* [TEXTE PRÉSENTÉ]

___

Comme pour tout jeu
collectif, on repère très vite les figurants : ceux qui n’ont aucune
chance d’atteindre par leurs propres moyens le sommet, même si certains font
beaucoup de bruit pour donner le change. Carence première : le manque de
souffle et l’incapacité de s’adapter au terrain accidenté. Parmi la bande des
concurrents de l’année, on peut ainsi faire un premier tri.
Jacques, pour commencer, qui
n’a plus rien du gamin véloce, s’il l’a jamais été, mais qui persiste à prendre
part à l’aventure sans pouvoir débuter l’ascension. A l’observer, on hésite
entre l’admiration pour une si vaine détermination, la moquerie de ses inutiles
gesticulations et le mépris pour ce chenu marmot qui occupe la place d’un autre
aux performances peut-être moins calamiteuses.

___

* [DONNÉES FOURNIES]
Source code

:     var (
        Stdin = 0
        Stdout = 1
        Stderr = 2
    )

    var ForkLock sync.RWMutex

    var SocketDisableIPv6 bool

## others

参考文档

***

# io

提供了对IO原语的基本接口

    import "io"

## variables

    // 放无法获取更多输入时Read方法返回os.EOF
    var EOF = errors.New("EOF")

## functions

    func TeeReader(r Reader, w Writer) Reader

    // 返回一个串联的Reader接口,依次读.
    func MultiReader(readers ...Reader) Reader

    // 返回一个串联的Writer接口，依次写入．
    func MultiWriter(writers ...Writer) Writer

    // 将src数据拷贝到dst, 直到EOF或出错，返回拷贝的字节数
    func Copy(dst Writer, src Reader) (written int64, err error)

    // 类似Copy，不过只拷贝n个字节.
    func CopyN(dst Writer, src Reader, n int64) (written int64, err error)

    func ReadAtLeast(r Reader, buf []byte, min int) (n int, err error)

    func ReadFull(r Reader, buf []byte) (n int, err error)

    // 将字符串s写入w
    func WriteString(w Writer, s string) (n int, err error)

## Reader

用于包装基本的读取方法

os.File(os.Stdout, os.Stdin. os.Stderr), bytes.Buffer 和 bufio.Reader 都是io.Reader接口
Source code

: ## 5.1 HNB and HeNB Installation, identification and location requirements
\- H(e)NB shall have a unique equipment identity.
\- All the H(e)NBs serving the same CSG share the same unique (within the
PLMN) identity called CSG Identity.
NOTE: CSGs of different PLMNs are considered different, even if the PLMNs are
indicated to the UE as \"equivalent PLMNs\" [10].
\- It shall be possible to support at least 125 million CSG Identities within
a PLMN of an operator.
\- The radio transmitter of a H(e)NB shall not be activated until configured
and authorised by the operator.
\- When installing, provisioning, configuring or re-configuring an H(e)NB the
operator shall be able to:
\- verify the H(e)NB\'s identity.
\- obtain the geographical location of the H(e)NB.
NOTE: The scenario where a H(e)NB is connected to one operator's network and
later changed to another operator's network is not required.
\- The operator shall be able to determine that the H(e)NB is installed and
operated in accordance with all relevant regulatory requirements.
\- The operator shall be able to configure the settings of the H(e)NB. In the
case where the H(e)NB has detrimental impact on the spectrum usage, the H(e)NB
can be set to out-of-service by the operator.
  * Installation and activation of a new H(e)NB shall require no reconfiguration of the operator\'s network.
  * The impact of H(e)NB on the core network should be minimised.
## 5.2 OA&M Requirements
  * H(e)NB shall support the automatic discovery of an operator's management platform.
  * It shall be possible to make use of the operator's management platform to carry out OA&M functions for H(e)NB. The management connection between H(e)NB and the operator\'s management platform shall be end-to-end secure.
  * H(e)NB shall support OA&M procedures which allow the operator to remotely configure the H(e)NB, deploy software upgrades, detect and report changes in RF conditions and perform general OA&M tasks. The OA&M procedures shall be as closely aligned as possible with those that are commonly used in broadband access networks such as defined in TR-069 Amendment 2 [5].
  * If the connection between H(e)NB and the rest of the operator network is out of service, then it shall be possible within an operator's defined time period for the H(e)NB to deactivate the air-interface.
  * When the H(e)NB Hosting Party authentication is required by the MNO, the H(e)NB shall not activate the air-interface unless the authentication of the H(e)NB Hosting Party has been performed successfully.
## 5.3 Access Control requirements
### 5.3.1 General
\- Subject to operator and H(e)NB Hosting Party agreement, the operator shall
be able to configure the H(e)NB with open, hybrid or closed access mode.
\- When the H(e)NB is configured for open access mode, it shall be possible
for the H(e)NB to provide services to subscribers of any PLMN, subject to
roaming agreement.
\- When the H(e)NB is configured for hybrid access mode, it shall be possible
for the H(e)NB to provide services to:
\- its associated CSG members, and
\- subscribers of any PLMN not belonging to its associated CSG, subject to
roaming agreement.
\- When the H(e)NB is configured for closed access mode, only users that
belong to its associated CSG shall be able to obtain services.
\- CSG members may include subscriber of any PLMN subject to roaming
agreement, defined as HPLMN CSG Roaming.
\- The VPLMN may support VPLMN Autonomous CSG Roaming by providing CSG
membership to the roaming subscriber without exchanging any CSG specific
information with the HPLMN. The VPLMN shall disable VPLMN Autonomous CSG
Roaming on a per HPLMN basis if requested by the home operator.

___

* [EXERCICE 1] Les affirmations suivantes concordent-elles avec le texte sur les figurants du jeu collectif ? Répondez à chacune par oui ou non, en citant les mots du texte qui permettent de trancher. (a) Les figurants se repèrent rapidement. (b) Jacques a commencé l’ascension. (c) Le manque de souffle est présenté comme la carence première.
* [EXERCICE 2] Rédigez la suite du texte sur les figurants du jeu collectif, à partir de sa dernière phrase.
Les données n’ont aucun lien avec le texte présenté.

* [RÉPONSE 1]
(a) Oui : « on repère très vite les figurants ».
(b) Non : « sans pouvoir débuter l’ascension ».
(c) Oui : « Carence première : le manque de souffle ».

* [RÉPONSE 2]
Philippe a lui l’excuse du
débutant. Il découvre le gigantesque terrain pentu et ne transporte sans doute
pas le bagage adéquat pour l’efficacité de l’engagement. Il a pourtant été
préparé par son camarade Olivier, brillant concurrent de la partie précédente,
mais rien n’y fait. Le mioche stagne au bas de la colline.
Et que dire de sa cousine
Nathalie, elle aussi nouvelle venue, qui reprend tous les tics de sa vieille
sœur Arlette, l’insubmersible n’ayant jamais atteint six pour cent de
l’itinéraire choisi. Avec le temps, elle était parvenue à se rendre
incontournable et attachante alors qu’elle n’avait qu’une obsession, si elle
avait pu s’affranchir des règles du jeu : écharper ses concurrents et
embrocher leur tête au bout d’une branche. Nathalie la hargneuse semble bien
partie pour la même disposition d’esprit, mais saura-t-elle susciter la même
affection condescendante des autres mômes ? Affection simulée bien
sûr : dans ce genre de course toute sincérité est une faille que
l’adversaire exploite pour mieux vous éliminer.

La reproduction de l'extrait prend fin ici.